By Bev Caswell
Last week, the Robertson Program had the wonderful opportunity to present our research alongside two educators from one of our partner school boards, the Rainy River District School Board. Kindergarten teachers Michelle Cain and Nicole Thomson presented the collaborative work of the M4YC program and shared their own classroom research with an audience of scholars at the very prestigious International Mind, Brain and Education Society (IMBES) conference on September 15-17 in Toronto.
Our very own Zack Hawes organized this well-attended and highly engaging symposium titled Integrating Mind, Brain and Education through Teacher-Researcher Collaboration. The session involved teachers, researchers, and school board consultants presenting a teacher professional development (PD) model that offers a promising approach to bridging the gap between research and practice.
Our colleagues Dr. Cathy Bruce and Tara Flynn (Trent University), along with Petra Le Duc, presented our classroom-based teacher professional development (PD) model. Dr. Joan Moss and Zack Hawes then shared how children in our experimental sites have demonstrated significant pre-post gains in spatial reasoning, geometry, and basic number skills and numeration.
There was great excitement when word came that classroom teachers would be at the conference! Cognitive scientists are always looking for ways to work with teachers to bring research to practice and have classroom practice inform research.
Michelle and Nicole did an outstanding job of emphasizing the importance of embedding research within everyday classroom practice. They shared how they implemented the Math for Young Children PD model in their own classrooms and conducted their own research study using a randomized controlled trial study adapted from Siegler’s Number Line Study. The audience was fully engaged and highly interested in all aspects of their presentation.
Over and over again during the three-day event, many scholars of distinction were excited to meet Michelle and Nicole and hear about the work they have been doing in their classrooms.

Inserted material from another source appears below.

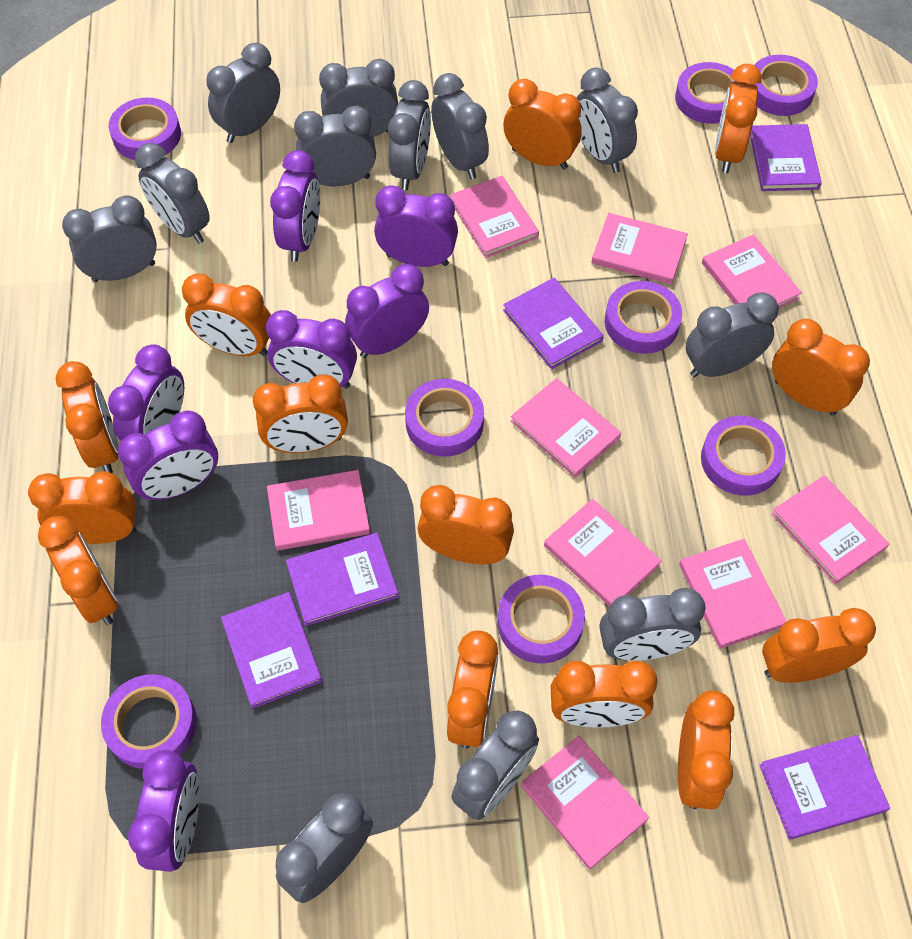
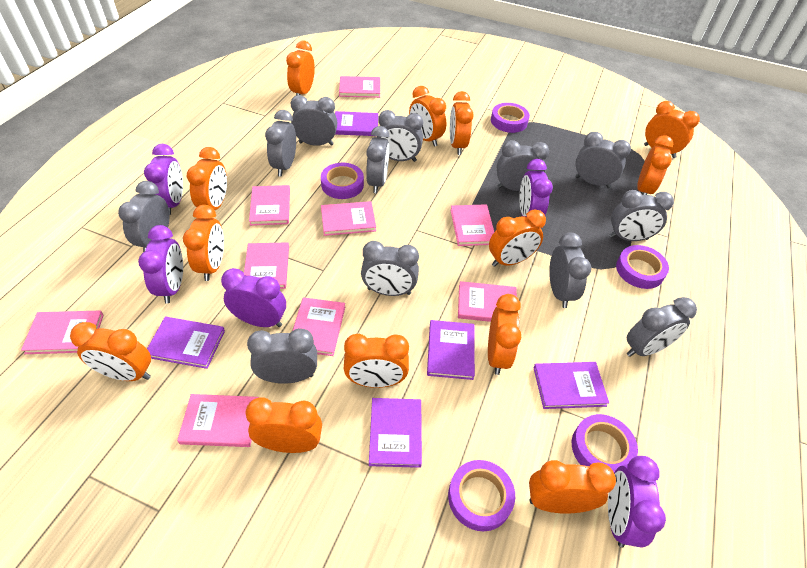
purple clock: [108,344,184,441] [118,411,218,501] [128,750,200,872] [266,310,357,389] [270,150,320,262] [345,264,429,358] [374,185,458,267] = 7 -> [138,225,183,304] [144,144,183,215] [221,268,286,327] [519,159,553,217] [608,456,666,548] = 5
purple tape: [101,674,197,769] [109,98,181,160] [405,379,484,457] [498,575,585,663] [605,281,682,354] [675,62,736,124] [701,416,786,496] [755,55,818,116] = 8 -> [321,163,364,199] [448,460,515,531] [491,103,530,133] [572,414,638,473] [616,245,669,289] = 5

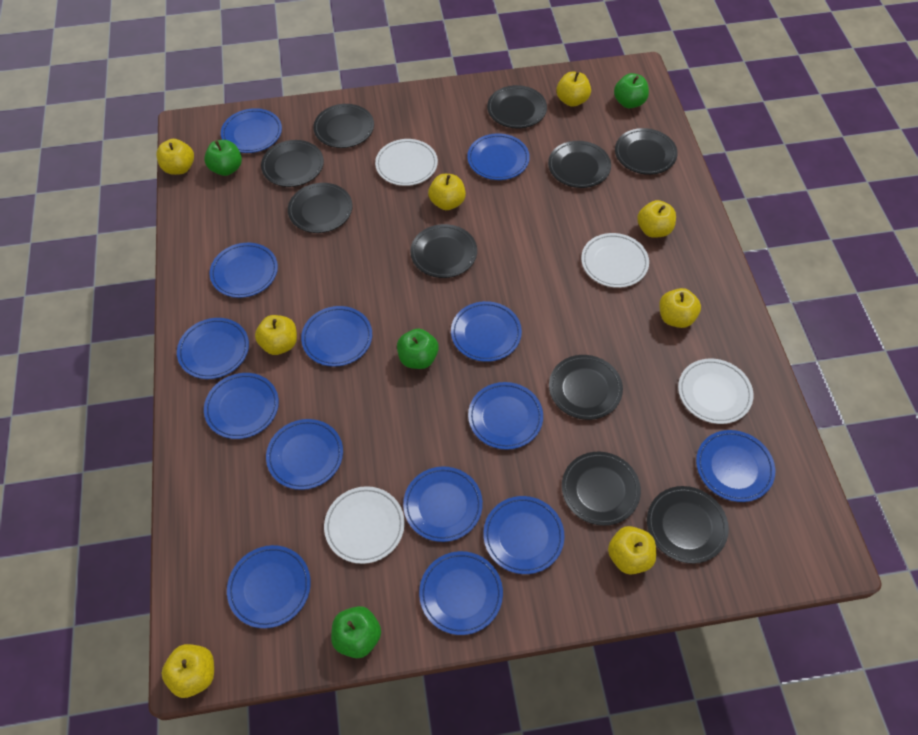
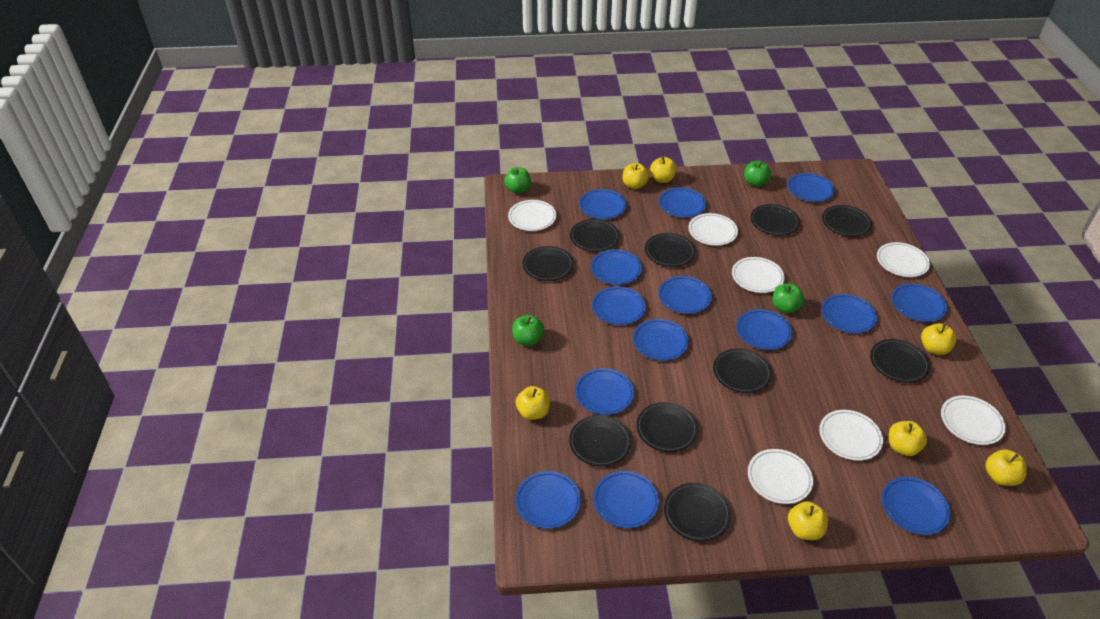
white plate: [324,486,405,564] [375,139,438,186] [581,233,649,288] [678,359,753,424] = 4 -> [508,200,556,231] [688,213,738,246] [732,257,785,293] [748,449,813,504] [819,410,883,461] [877,242,930,277] [941,395,1006,445] = 7
yellow apple: [157,139,194,175] [161,644,214,698] [255,315,297,355] [428,174,466,210] [556,72,591,107] [608,526,656,575] [637,200,676,238] [659,288,701,328] = 8 -> [516,386,550,420] [623,163,649,189] [650,157,677,183] [788,501,828,540] [889,421,927,456] [921,323,957,355] [985,449,1027,486] = 7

Nicole and Michelle had the opportunity to meet Dr. Greg Duncan, Distinguished Professor in the Department of Education at the University of California, Irvine and an adjunct faculty member at the Institute for Policy Research at Northwestern University. Dr. Duncan is well known for his study using longitudinal data sets, showing that early math skills have the greatest predictive power of later school achievement, followed by reading and then attention skills (Duncan, et. al, 2007). We often refer to his work in our PD sessions. Read more about Dr. Duncan here.
They also had the opportunity to meed Dr. Douglas H. Clements, Professor, Kennedy Endowed Chair in Early Childhood Learning, and Executive Director of the Marsico Institute of Early Learning and Literacy at the University of Denver’s Morgridge College of Education. Dr. Clements created the “Building Blocks project,” exemplary early years mathematics materials and complete mathematics curriculum. Read more about Dr. Clements here.
Thank you to the Rainy River District School Board for your continued collaboration and support. Thank you Michelle and Nicole for all of your hard work and commitment to this project. Thank you to Cathy Bruce, Tara Flynn and Petra Le Duc for your partnership. Thank you to Dr. Joan Moss and Zack Hawes for your wisdom and leadership. Thank you to IMBES for inviting us to present at such an important event.